By Tim Radford / Climate News Network

    A forest in Laos, one of four countries in danger of losing all of its natural wild woodland within 20 years. (JakobErde via Flickr)

LONDON — Here is how to turn a forest into a carbon-consuming machine that will help contain global warming. Leave it alone. Let it grow. Do not log it. It will sequester only so much carbon, but there are sure to be other benefits, according to some fresh thinking by a distinguished plant ecologist.

And is the world listening? Probably not. The planet’s stock of natural wild woodland — the technical term is intact forest landscape — which protects biodiversity, stores carbon and manages the water supply, is dwindling.

A new study calculates that the area of intact forest landscape shrank over the first 13 years of this century by almost 1 million square kilometres, and the rate of loss has accelerated dramatically in the most recent three years.

Research such as this is vital because, although the most visible attempts to reduce global warming and mitigate climate change depend on lowering greenhouse gas emissions from fossil fuel combustion, there is another, parallel, approach: to limit the emissions that spring from land use change, chiefly by preserving natural forests.

Forest carbon

Christian Körner of the University of Basel in Switzerland argues in the journal Science that forest trees will sequester more atmospheric carbon than they release only while they stay alive.

Trees may grow faster in response to rising temperatures and the fertilising stimulus of more available carbon dioxide, but if the lifespan shrinks as a consequence, any gain will be shortlived.

So commercial plantations are not the answer. He and colleagues at Basel have already demonstrated that mature forests are intricate vegetable co-operatives that have devised intricate ways of sharing resources and managing nutrients.

Other studies have separately confirmed that old forest giants paradoxically store more carbon than young, fast-growing competitors, and that natural, highly diverse woodland is a better instrument for atmospheric carbon absorption.

“The most effective way to enhance forest carbon storage,” Professor Körner writes, “is to prevent logging old-growth forests and to extend the forested land area. Once these new forests reach their storage capacity, they will not sequester additional carbon, irrespective of how fast trees grow and turn over carbon.”

So to contain global warming, natural forests must be protected. But forest is being lost: burned, felled, or cleared for farmland or mineral extraction.

Scientists from the US, Russia, Germany and Canada report in Science Advances that they used satellite data to monitor changes from 2000 to 2013 in intact forest landscape.

They define this as “a seamless mosaic of forests and associated natural treeless ecosystems that exhibit no remotely detected signs of human activity or habitat fragmentation and are large enough to maintain all native biological diversity, including viable populations of wide-ranging species”.

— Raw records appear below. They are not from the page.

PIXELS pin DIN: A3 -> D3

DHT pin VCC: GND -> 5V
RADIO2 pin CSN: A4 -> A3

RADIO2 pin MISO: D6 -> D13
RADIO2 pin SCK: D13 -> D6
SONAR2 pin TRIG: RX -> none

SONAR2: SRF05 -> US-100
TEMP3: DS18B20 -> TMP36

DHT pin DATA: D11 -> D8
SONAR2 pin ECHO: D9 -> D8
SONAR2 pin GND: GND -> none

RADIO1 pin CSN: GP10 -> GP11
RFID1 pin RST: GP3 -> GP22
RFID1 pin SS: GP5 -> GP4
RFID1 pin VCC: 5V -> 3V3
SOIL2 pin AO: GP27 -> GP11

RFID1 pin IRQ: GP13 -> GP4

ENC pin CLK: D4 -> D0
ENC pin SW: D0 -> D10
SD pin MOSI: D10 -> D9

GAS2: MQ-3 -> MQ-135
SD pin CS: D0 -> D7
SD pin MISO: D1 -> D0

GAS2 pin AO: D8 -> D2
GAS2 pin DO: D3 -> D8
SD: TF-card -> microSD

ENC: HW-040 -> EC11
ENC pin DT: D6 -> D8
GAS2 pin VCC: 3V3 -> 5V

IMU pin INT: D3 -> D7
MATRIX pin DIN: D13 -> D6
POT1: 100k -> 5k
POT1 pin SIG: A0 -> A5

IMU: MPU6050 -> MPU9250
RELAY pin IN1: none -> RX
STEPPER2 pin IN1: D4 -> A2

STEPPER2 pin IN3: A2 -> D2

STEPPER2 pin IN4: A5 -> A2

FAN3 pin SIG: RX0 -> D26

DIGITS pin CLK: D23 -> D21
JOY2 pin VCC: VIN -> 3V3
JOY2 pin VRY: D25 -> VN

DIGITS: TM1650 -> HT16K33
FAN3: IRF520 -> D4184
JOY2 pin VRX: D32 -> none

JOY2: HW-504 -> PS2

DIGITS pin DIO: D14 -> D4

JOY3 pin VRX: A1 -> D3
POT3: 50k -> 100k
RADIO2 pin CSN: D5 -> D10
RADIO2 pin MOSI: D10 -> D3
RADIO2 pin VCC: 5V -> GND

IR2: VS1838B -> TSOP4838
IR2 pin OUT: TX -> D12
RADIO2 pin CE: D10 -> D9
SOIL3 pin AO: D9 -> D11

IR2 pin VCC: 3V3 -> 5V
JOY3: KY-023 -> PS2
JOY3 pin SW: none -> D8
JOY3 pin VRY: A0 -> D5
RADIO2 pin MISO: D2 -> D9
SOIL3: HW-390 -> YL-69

And they found that these landscapes dwindled by 919,000 square kilometres over the first 13 years of this century. Altogether, at the beginning of the century, 65 countries could boast these intact forest landscapes.

Russia surrendered 179,000 sq km, Brazil 157,000 sq km and Canada 142,000 sq km: this alone added up to 52% of the total. Romania lost all its intact landscapes; Paraguay 79% of them.

Rate of loss

And, the scientists warn, if this rate of loss continues, Paraguay, Laos, Cambodia and Equatorial Guinea will lose all their intact forest landscapes within the next 20 years.

Logging was the principal agency of loss, and farming expansion came second. Palm oil plantation accounted for just 0.2% of the total loss. Fires linked to human action accounted for 21%. In Australia, 64% of loss could be linked to gold and other mineral exploitation.

The authors warn that the density of stored carbon in tropical climates was far greater in these intact forest landscapes than in the rest of the forest zone.

But these same intact landscapes can be “reduced very rapidly, in a matter of months and years, by increased fragmentation and access, even without changes in tree canopy cover.

“On the other hand, intactness is hard to gain, at least within a short time span. That is why intact landscapes should be treated as having high (or even the highest) conservation value.”

Tim Radford, a founding editor of Climate News Network, worked for The Guardian for 32 years, for most of that time as science editor. He has been covering climate change since 1988.